Jun Saito has officially withdrawn from the 2026 AJPW Champion Carnival. The move was confirmed following the event held at Shinjuku Face in Tokyo on April 23, 2026. A medical assessment necessitated a full withdrawal, forcing the promotion to clear his remaining schedule for the entire tournament block.

This exit creates immediate logistical headaches for the AJPW booking team. Saito was a focal point of his block, and his removal fundamentally alters the path to the finals. The sudden void leaves the promotion with a truncated schedule for his scheduled opponents.

The damage to the Block standings

The impact is immediate for competitors in the same block. Suzuki, Sekimoto, Honda, and Xyon are the primary athletes affected by this shift. They will receive automatic points due to forfeit, which shifts the competitive balance of the tournament significantly.

A forfeit in professional wrestling is rarely an aesthetic success. It robs the audience of a showcase match and deprives the remaining roster members of the opportunity to earn points through ring performance. While protected by the win on the record, the athletes lose the chance to demonstrate their skills against a high-profile target.

Historical context for AJPW injury withdrawals

Tournament attrition is a regular reality for Japanese promotions with grueling mid-year schedules. AJPW has navigated similar losses before, but an eye injury at this stage of the Champion Carnival is particularly disruptive. The rapid turnaround of these events leaves little room for creative contingency planning.

Pro-wrestling history is littered with champions sidelined by ocular trauma. Unlike a standard ligament tear or spinal issue, eye-related injuries require a level of visual clearance that often sidelines performers longer than baseline physical damage suggests. Stability and depth perception are non-negotiable for high-level technical wrestling.

Strategic implications for the division

The absence of Saito forces the promotion to look at the remaining talent with much more scrutiny. Without the specific vertical threat that Saito brings to the mat, the booking team faces the challenge of filling the time gap on future cards. This usually results in multi-man tags or filler matches that dilute the tournament's overall stakes.

The fans at Shinjuku Face saw a live crowd of 520, a relatively intimate setting that feels the loss of a major name more acutely than larger arenas. Maintaining momentum with a diminished field is now the primary concern for the AJPW office. If the tournament quality dips because of this forfeit, the criticism will likely fall on the lack of depth in the current roster rotation.

Serious analysis of the current bracket reveals a potential stagnation. When several wrestlers receive points without stepping through the ropes, the tournament loses its narrative gravity. The remaining competitors must now work twice as hard to maintain the heat expected of a marquee annual event like the Champion Carnival.

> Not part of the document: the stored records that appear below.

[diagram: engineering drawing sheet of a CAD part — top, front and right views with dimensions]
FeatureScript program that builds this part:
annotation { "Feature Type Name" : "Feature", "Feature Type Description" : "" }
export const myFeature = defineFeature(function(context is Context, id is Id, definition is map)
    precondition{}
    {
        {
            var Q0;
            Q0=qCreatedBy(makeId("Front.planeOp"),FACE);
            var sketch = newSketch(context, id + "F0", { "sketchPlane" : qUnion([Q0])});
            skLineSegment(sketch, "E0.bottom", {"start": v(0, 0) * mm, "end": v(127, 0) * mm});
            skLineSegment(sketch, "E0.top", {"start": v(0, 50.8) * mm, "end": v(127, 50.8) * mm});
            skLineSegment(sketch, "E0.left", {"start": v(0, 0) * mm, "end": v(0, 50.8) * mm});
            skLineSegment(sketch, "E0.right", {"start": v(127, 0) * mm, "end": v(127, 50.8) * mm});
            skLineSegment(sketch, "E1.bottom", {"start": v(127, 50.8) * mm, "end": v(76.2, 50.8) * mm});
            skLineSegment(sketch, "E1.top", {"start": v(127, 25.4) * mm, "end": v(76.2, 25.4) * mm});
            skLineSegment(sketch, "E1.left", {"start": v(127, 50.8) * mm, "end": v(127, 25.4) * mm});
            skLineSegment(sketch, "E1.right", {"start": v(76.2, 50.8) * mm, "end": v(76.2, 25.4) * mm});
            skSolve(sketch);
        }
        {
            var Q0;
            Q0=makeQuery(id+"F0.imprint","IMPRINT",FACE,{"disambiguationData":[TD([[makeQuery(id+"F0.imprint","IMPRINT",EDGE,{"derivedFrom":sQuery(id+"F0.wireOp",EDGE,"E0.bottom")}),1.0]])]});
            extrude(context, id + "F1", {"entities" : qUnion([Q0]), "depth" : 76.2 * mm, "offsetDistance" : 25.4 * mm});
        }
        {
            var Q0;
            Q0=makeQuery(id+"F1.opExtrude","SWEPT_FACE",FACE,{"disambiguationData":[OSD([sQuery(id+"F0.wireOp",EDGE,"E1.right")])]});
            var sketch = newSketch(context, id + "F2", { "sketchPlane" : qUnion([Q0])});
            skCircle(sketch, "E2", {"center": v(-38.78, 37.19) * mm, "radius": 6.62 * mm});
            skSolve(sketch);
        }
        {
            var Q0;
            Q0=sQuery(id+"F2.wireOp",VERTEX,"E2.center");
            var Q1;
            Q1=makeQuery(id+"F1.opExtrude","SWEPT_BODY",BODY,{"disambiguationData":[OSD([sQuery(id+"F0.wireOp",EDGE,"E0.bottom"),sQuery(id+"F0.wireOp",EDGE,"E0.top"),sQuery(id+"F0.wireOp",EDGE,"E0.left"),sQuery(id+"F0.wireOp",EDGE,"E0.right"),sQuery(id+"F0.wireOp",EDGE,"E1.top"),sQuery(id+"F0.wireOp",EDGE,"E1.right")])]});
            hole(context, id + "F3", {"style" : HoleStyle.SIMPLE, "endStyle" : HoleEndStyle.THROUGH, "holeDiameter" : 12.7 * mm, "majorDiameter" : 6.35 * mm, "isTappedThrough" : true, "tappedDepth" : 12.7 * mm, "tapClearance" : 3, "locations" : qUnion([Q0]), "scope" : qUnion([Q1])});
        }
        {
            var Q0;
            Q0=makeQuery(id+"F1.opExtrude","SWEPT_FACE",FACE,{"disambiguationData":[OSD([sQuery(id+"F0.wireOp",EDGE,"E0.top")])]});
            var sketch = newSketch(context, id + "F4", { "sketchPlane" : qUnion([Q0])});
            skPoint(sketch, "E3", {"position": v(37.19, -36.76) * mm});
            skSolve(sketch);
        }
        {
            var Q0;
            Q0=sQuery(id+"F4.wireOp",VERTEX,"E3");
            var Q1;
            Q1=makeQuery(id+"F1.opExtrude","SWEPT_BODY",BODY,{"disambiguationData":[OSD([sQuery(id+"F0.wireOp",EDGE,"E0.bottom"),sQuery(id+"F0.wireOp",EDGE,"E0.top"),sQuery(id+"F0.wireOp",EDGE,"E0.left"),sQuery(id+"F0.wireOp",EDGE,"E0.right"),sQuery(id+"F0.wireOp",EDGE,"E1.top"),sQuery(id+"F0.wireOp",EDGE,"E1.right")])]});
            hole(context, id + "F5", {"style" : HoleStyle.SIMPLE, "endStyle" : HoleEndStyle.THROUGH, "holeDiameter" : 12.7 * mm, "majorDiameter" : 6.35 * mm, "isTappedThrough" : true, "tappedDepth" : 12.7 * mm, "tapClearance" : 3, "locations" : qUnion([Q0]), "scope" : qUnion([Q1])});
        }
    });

Booking injuries into tournaments is a high-wire act for promoters. If management fails to pivot the remaining matches into must-see contests, they risk alienating viewers who subscribed specifically for the full field. AJPW must prioritize giving Suzuki and Sekimoto high-leverage spots to fill the void left by this unfortunate medical departure.

The recovery timeline remains uncertain as of April 24, 2026. Until the medical team clears him for light movement, Saito remains a complete unknown for the remainder of the spring season. Predicting a return is pure speculation, though eye injuries frequently carry a recovery window of 4 to 8 weeks depending on the severity of the initial trauma.